> **Textauszug**
/---
Wehr Klausurtagung zu Seelsorgeeinheit
28.01.2012
Am Dienstag traf sich der Ausschuss zu seiner ersten Sitzung in diesem Jahr und beschloss eine Klausur aller drei Pfarrgemeinderäte, bei der das Thema „Was kommt ab 2015?“ auf der Tagesordnung stehen soll.
Ab 2015 wird es nur noch einen Pfarrgemeinderat und einen Stiftungsrat für alle drei Pfarreien geben. Welche Aufgaben können die Institutionen in einer so großen Pfarrei dann noch erfüllen? Wie wird die Zusammenlegung im Einzelnen aussehen? Den Mitgliedern des gemeinsamen Ausschusses war die Verunsicherung deutlich anzumerken, denn bislang haben sie von der Erzdiözese Freiburg praktisch keine Informationen darüber erhalten, was sie in Zukunft erwartet.
Auch wenn drei Jahre bis zur Fusion noch scheinbar viel Zeit sind, wissen die Räte doch, dass sie sich schon jetzt darum kümmern müssen, wie das Gemeindeleben künftig aussehen soll, um zu verhindern, dass plötzlich ein Vakuum entsteht.
Dieter Walz vom Pfarrgemeinderat in Wehr sieht zum Beispiel die Gefahr, dass die ehrenamtlichen Mitglieder des Pfarrgemeinde- und des Stiftungsrats mit den anfallenden Aufgaben in der Riesenpfarrei nicht mehr fertigwerden. Dabei sieht er gar nicht die großen Entscheidungen als das Problem, sondern die Summe der Kleinigkeiten, die auf die Räte zukommen wird. Das werde für Ehrenamtliche eventuell kaum zu bewältigen sein, so die Befürchtung.
Aus diesem Grund beschloss der gemeinsame Ausschuss der Seelsorgeeinheit, dass sich alle drei Pfarrgemeinderäte im Juli oder Oktober zu einem Klausurtag treffen sollen.
\---
> **Zu erledigende Aufgaben**
**a.** Warum war den Mitgliedern des gemeinsamen Ausschusses laut dem Bericht über die Klausurtagung die Verunsicherung deutlich anzumerken? Antworten Sie in ein bis drei Sätzen.
**b.** Geben Sie aus dem Bericht über die Klausurtagung den Abschnitt von „Ab 2015 wird“ bis „in Zukunft erwartet.“ wortgetreu wieder.

> **Vorliegende Angaben**
/---
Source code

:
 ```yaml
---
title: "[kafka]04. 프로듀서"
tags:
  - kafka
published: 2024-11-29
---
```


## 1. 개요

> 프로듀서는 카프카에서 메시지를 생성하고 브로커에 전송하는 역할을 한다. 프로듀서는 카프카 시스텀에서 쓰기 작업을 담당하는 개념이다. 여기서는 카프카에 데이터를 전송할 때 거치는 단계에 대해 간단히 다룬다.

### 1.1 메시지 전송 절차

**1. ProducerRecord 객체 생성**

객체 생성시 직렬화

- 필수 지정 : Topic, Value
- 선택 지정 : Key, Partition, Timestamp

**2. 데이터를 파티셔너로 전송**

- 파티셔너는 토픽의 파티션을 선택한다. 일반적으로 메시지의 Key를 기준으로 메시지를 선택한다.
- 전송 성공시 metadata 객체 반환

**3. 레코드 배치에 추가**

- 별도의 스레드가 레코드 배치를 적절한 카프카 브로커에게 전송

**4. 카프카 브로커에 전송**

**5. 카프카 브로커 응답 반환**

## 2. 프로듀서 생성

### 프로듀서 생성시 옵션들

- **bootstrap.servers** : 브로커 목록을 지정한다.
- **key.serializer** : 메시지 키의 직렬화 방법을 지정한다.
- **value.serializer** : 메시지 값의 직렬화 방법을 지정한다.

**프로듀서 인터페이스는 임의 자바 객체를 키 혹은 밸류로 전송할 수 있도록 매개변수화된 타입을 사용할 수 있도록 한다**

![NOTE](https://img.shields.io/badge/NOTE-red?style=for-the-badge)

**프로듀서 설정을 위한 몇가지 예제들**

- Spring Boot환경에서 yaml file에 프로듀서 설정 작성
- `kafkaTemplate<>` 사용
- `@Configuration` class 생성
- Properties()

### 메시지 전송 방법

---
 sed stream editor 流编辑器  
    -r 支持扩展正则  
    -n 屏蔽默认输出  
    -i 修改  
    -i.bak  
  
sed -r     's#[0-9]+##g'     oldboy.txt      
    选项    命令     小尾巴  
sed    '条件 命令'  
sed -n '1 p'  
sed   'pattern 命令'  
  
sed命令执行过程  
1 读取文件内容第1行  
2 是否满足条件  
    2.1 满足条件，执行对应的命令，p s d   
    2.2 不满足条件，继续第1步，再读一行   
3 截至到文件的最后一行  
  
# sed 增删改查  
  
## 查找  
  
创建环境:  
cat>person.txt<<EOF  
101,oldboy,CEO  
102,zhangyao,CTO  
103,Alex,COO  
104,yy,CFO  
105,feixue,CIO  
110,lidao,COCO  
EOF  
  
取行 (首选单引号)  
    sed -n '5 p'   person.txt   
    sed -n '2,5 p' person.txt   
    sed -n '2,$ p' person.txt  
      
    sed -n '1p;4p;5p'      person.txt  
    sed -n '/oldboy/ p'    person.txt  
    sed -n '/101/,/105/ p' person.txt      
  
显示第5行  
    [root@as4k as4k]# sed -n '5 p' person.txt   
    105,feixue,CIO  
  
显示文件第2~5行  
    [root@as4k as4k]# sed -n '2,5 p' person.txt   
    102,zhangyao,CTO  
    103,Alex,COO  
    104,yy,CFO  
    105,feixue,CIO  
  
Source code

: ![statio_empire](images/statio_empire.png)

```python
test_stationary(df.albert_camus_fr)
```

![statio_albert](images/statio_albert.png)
\---
> **Antworten**
**a.** Sie hatten von der Erzdiözese Freiburg bislang praktisch keine Informationen darüber erhalten, was sie in Zukunft erwartet.

**b.**
Ab 2015 wird es nur noch einen Pfarrgemeinderat und einen Stiftungsrat für alle drei Pfarreien geben. Welche Aufgaben können die Institutionen in einer so großen Pfarrei dann noch erfüllen? Wie wird die Zusammenlegung im Einzelnen aussehen? Den Mitgliedern des gemeinsamen Ausschusses war die Verunsicherung deutlich anzumerken, denn bislang haben sie von der Erzdiözese Freiburg praktisch keine Informationen darüber erhalten, was sie in Zukunft erwartet.